Blast From the Past: The Last Dinosaur
The first thing you need to know about the 1977 B movie The Last Dinosaur is that the name of the film's chief protagonist is Maston Thrust. I'm not kidding. Played by Richard Boone of Have Gun—Will Travel fame, he's an ornery old cuss with a face like a catcher's mitt and a penchant for wearing scarf-with-blue-lycra-shirt combos, but the film's funky opening theme assures us that he is one sexy cat. As if there were any doubt, during one scene he stands next to a cylindrical, pointy-tipped vehicle with the word "THRUST" painted on it in huge letters—a shot that would provide plenty of fodder for any Freudian.
Thrust is the "last dinosaur" of the title—a big game hunter and (shudder) Lothario who is the last of his kind—but, rest assured, dinosaurs of the more traditional type play an important part in the story. During an expedition beneath the polar icecaps, the crew of one of Thrust's "polar borers" was almost entirely wiped out by what could only be described as a Tyrannosaurus rex. They had inadvertently found a lost world, isolated among the glaciers and heated by volcanic activity, and only one made it back alive. Thrust sees this as an opportunity to hunt the most infamous terrestrial predator of all time, and so he organizes a return trip to the domain of the Tyrannosaurus with Chuck, the surviving geologist; Bunta, a Maasai tracker; Dr. Kawamoto, a Nobel Prize-winning scientist; and Thrust's (for want a better term) love interest, Frankie Banks (played by Joan Van Ark). The portion of the movie just before the expedition takes off—in which Thrust and Banks flirt and make out—are probably the most horrifying parts of the film.
As would be expected, the motley crew make it through to the realm of the dinosaurs, but things quickly begin to go pear-shaped. A huge mammal—based in Uintatherium but called a ceratopsian (or horned dinosaur) by the team's geologist—almost stomps on Frankie as she snaps away with her camera, and when the team runs into the Tyrannosaurus on the following day they realize that no matter how fast they run, the lumbering, tail-dragging monster is only two steps behind. (And if you got both hair-metal references in that paragraph, well done.)
Things get even worse when the Tyrannosaurus makes it back to the team's camp before they do. After conducting an experiment to see if Dr. Kawamoto can be stomped into a pancake (the hypothesis was supported by the evidence), the Tyrannosaurus has a magpie moment and decides that it wants to add the big, shiny polar borer to its collection of bones back in its lair. As the Tyrannosaurus tries to find just the right spot for its new collectible, though, it wakes up a Triceratops that had been slumbering in the cave wall for some indiscernible reason. Face to face in the valley of bones, the men in rubber suits—oops, I mean dinosaurs—duke it out. (Guess who wins?)
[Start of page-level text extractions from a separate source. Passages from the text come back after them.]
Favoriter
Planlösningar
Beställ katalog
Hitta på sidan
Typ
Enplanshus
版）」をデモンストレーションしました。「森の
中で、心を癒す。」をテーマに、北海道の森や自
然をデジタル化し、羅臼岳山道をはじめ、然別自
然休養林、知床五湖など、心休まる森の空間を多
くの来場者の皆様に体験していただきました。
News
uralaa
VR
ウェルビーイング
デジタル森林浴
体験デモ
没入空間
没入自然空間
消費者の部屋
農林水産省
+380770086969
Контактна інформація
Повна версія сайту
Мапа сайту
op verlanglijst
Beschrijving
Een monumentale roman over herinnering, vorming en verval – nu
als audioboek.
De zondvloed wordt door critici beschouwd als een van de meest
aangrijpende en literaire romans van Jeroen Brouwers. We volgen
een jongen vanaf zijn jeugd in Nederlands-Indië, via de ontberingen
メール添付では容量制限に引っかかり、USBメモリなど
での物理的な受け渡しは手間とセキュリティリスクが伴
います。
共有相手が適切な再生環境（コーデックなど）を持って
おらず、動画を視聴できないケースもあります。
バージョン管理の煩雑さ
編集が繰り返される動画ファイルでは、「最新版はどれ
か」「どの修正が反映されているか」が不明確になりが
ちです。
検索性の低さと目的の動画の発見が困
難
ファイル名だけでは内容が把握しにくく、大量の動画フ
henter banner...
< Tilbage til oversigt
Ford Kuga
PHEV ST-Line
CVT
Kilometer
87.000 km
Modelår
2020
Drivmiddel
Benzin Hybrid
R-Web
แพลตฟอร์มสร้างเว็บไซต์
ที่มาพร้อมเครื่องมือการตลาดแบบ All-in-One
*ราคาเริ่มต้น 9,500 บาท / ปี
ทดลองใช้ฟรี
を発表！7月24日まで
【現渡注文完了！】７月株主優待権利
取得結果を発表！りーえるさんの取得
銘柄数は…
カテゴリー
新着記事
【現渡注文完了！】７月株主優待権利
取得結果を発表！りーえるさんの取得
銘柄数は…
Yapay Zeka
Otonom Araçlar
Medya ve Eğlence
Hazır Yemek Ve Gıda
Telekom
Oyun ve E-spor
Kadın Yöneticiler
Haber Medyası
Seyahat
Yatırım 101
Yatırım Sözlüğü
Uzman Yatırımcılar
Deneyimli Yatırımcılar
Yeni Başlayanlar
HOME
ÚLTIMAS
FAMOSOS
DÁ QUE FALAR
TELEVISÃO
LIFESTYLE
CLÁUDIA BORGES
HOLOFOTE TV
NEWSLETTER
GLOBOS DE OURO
With their only mode of transport lost, a terrible Tyrannosaurus on the loose, and a tribe of prehistoric humans making life ever more difficult, the surviving crew members try to eke out a living in the harsh land (though they apparently spend plenty of time grooming as they never look too dirty). They make it for a few months, but after one Tyrannosaurus attack too many (I would think one would be enough), Thrust and company decide to make a catapult to take down the dinosaur. With a little help from Hazel—one of the archaic people who took a shine to the group—the team creatures a wooden trebuchet big enough to put a dent in any large dinosaur.
Just after completing their European history practical, though, the team's geologist relocates the polar borer—they can finally go home!—but Thrust insists on staying. The intro song called him the "last dinosaur," after all, so he can't go while there are still other dinosaurs running about the place. That just wouldn't be right. After a bit of arguing and dithering about whether Thrust should return to the world they left, the final battle begins, and it doesn't hold back on the unintentional humor. My favorite moment? When the catapult is fired and the immense rock loaded into it strikes the Tyrannosaurus square on the head. Surprisingly, the dinosaur's skull collapses to absorb the shock of the impact before springing back into place - Thrust had not counted on his quarry having such a resilient noggin. In the end, the trap doesn't work, and Thrust is left on the beach of the prehistoric world, with only Hazel and his theme song to keep him company.
But I jest because there's a special place in my heart for The Last Dinosaur. It used to air on television relatively frequently when I was a child, and back then anything with a dinosaur in it was a must-see program for me. Even now, when I would like to think my taste in films has been refined a bit, I throw it in the DVD player every now and then. The acting is so bad, the dinosaurs are so crummy, and the soundtrack so cheesy that it's hard not to laugh at it. Without a doubt, The Last Dinosaur is one of the worst films ever made, but that's why I keep coming back to it.